- Action item -
Read through the data, and wherever a line holds the word "much", write that line out.

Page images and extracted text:
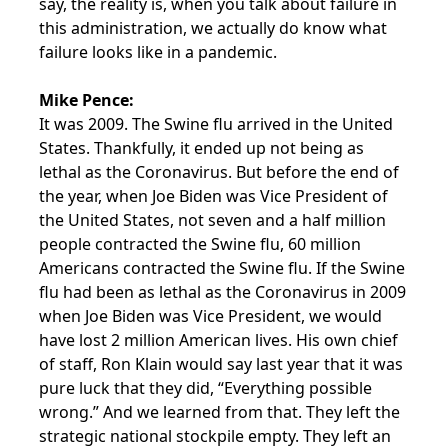
say, the reality is, when you talk about failure in
this administration, we actually do know what
failure looks like in a pandemic.
Mike Pence:
It was 2009. The Swine flu arrived in the United
States. Thankfully, it ended up not being as
lethal as the Coronavirus. But before the end of
the year, when Joe Biden was Vice President of
the United States, not seven and a half million
people contracted the Swine flu, 60 million
Americans contracted the Swine flu. If the Swine
flu had been as lethal as the Coronavirus in 2009
when Joe Biden was Vice President, we would
have lost 2 million American lives. His own chief
of staff, Ron Klain would say last year that it was
pure luck that they did, “Everything possible
wrong.” And we learned from that. They left the
strategic national stockpile empty. They left an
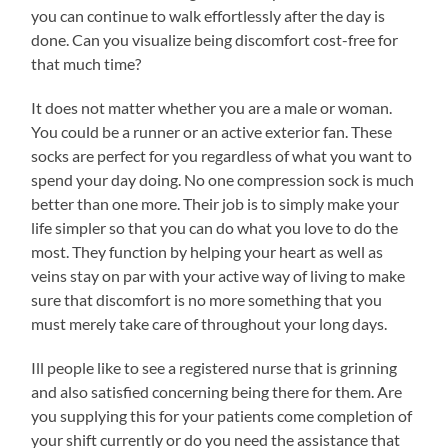
you can continue to walk effortlessly after the day is
done. Can you visualize being discomfort cost-free for
that much time?
It does not matter whether you are a male or woman.
You could be a runner or an active exterior fan. These
socks are perfect for you regardless of what you want to
spend your day doing. No one compression sock is much
better than one more. Their job is to simply make your
life simpler so that you can do what you love to do the
most. They function by helping your heart as well as
veins stay on par with your active way of living to make
sure that discomfort is no more something that you
must merely take care of throughout your long days.
Ill people like to see a registered nurse that is grinning
and also satisfied concerning being there for them. Are
you supplying this for your patients come completion of
your shift currently or do you need the assistance that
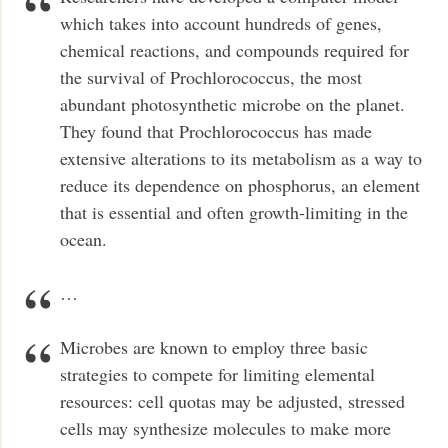
which takes into account hundreds of genes,
chemical reactions, and compounds required for
the survival of Prochlorococcus, the most
abundant photosynthetic microbe on the planet.
They found that Prochlorococcus has made
extensive alterations to its metabolism as a way to
reduce its dependence on phosphorus, an element
that is essential and often growth-limiting in the
ocean.
…
Microbes are known to employ three basic
strategies to compete for limiting elemental
resources: cell quotas may be adjusted, stressed
cells may synthesize molecules to make more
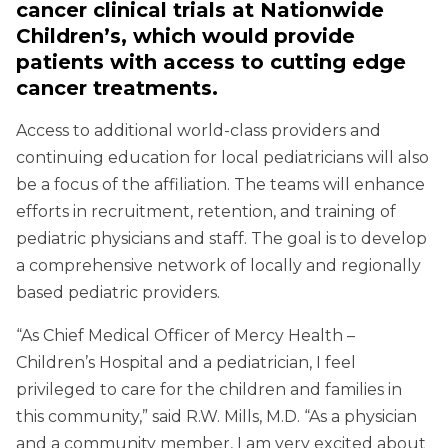
cancer clinical trials at Nationwide
Children’s, which would provide
patients with access to cutting edge
cancer treatments.
Access to additional world-class providers and
continuing education for local pediatricians will also
be a focus of the affiliation. The teams will enhance
efforts in recruitment, retention, and training of
pediatric physicians and staff. The goal is to develop
a comprehensive network of locally and regionally
based pediatric providers.
“As Chief Medical Officer of Mercy Health –
Children’s Hospital and a pediatrician, I feel
privileged to care for the children and families in
this community,” said R.W. Mills, M.D. “As a physician
and a community member, I am very excited about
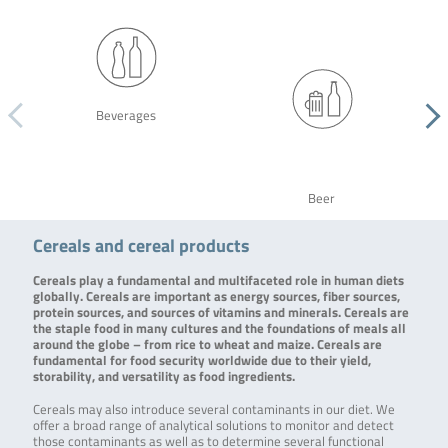
Beverages
Beer
Cereals and cereal products
Cereals play a fundamental and multifaceted role in human diets
globally. Cereals are important as energy sources, fiber sources,
protein sources, and sources of vitamins and minerals. Cereals are
the staple food in many cultures and the foundations of meals all
around the globe – from rice to wheat and maize. Cereals are
fundamental for food security worldwide due to their yield,
storability, and versatility as food ingredients.
Cereals may also introduce several contaminants in our diet. We
offer a broad range of analytical solutions to monitor and detect
those contaminants as well as to determine several functional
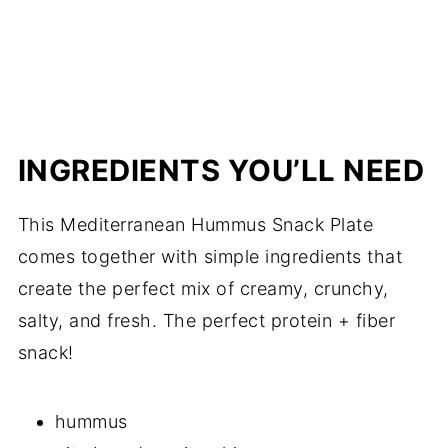
INGREDIENTS YOU’LL NEED
This Mediterranean Hummus Snack Plate
comes together with simple ingredients that
create the perfect mix of creamy, crunchy,
salty, and fresh. The perfect protein + fiber
snack!
hummus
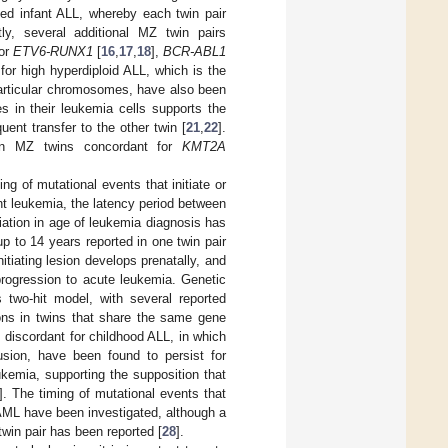
ged infant ALL, whereby each twin pair
ly, several additional MZ twin pairs
for
ETV6-RUNX1
[
16
,
17
,
18
],
BCR-ABL1
for high hyperdiploid ALL, which is the
articular chromosomes, have also been
s in their leukemia cells supports the
ent transfer to the other twin [
21
,
22
].
 in MZ twins concordant for
KMT2A
ng of mutational events that initiate or
ant leukemia, the latency period between
riation in age of leukemia diagnosis has
p to 14 years reported in one twin pair
tiating lesion develops prenatally, and
progression to acute leukemia. Genetic
 two-hit model, with several reported
ons in twins that share the same gene
s discordant for childhood ALL, in which
sion, have been found to persist for
ukemia, supporting the supposition that
]. The timing of mutational events that
 AML have been investigated, although a
win pair has been reported [
28
].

- Written solution -
that much time?
spend your day doing. No one compression sock is much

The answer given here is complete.